I can’t believe this image is over ten years old. It represents a significant milestone for me, because I captured it about the time I made the decision to turn a 25+ year serious hobby into my profession. With that decision came the realization that simply taking pretty pictures, or being a very good photographer, wouldn’t be enough—there are plenty of those out there. I made a very conscious decision to start seeing the world differently, to stop repeating the images that I, and other photographers, had been doing for years—no matter how successful they were. I won’t pretend to be the first person to photograph a reflection and ignore the primary subject, but seeing my scene this way represented a breakthrough moment for me.
I’d arrived in Yosemite mid-morning on a chilly November day. A few showers had fallen the night before, scouring all impurities from the air. The air was perfectly still, and the Merced River was about as low (and slow) as it can get. This set of conditions—clean, still air and water—is ideal for for reflections. The final piece of the reflection puzzle, the thing that causes people to doubt at first glance that this is indeed a reflection, was simply lucky timing. I arrived at Valley View that morning in the small window of time when El Capitan was fully lit while the Merced remained in shade, creating a dark surface to reflect my brightly lit subject.
A couple of other things to note, not because I remember my thought process, but because I know how I shoot and like to think that they were conscious choices: First is the way the rock in the foreground is framed by El Capitan’s curved outline—merging the two would have sacrificed depth. That rock, along with the thin strip of misty meadow along the top of the frame, serve as subtle clues that this is a reflection. And second is my f22 choice—believe it or not, even though the entire foreground is just a few feet from my lens, the depth of field is huge. That’s because the focus point of a reflection is the focus point of the reflective subject, not the reflective surface.

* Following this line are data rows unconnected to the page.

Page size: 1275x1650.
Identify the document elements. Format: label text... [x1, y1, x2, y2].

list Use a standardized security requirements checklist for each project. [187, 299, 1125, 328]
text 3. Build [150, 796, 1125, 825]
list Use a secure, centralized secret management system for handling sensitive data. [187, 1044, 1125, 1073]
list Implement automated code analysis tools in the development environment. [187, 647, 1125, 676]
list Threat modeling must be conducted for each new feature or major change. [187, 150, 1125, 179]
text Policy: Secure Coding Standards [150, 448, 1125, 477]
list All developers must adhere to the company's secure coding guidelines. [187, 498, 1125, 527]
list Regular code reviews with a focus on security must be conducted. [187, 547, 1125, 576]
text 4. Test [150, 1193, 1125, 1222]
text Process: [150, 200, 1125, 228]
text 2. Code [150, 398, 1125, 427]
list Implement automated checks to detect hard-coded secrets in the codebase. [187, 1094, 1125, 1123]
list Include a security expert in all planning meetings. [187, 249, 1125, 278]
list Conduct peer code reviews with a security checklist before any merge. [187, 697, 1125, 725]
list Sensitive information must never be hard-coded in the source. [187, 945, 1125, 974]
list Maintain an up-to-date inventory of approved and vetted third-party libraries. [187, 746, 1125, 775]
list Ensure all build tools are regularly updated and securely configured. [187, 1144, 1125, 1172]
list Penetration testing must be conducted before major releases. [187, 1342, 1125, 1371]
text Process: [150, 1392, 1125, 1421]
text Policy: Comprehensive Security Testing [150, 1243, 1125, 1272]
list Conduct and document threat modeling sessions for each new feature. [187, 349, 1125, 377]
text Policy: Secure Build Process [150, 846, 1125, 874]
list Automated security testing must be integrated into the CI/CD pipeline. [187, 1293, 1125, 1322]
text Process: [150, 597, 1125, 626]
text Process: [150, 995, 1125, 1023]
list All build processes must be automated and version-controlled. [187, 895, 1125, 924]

So, while the El Capitan reflection is at infinity, the closest rock is no more than four feet away. In other words, to be sharp from about four feet all the way out to infinity required a very small aperture and very careful focus point selection. I’m guessing that I focused on the second foreground rock, which was about 7 feet away, to ensure sharpness from about 3 1/2 feet to infinity.
Since this image, reflections have been a personal favorite of mine. I blogged about their power in my “Reflecting on reflections” blog post, and included a sampling of my favorites below.

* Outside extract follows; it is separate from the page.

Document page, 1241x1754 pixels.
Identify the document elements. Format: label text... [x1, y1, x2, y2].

Click an image for a closer look and slide show. Refresh the window to reorder the display.
As always, Gary, great image and insightful post. I always pick up at least one gem of information. My favorite image above is Half Dome from Sentinel Dome.
Thanks, Gail. That one was one of those images I’d visualized for a long time and was thrilled when I realized it was actually going to happen.
Gary, these are fantastic. I’m going to have to return to Yosemite during a fall season. Thanks for sharing.
Stunning images, I bet you used a tripod too.
Gary, many of us are glad that you made that choice years ago, for a variety of reason. Most obvious is the stunning, thoughtful images that you capture; less obvious, but perhaps more important is your ability (and willingness) to clearly describe the process that went into each image. Other photographers are able to inspire us; few are able to instruct us as well. Thank you for your unique gifts.
Thanks so much, Ed. I spend lots of time on these blog posts and always appreciate hearing they’re read and valued.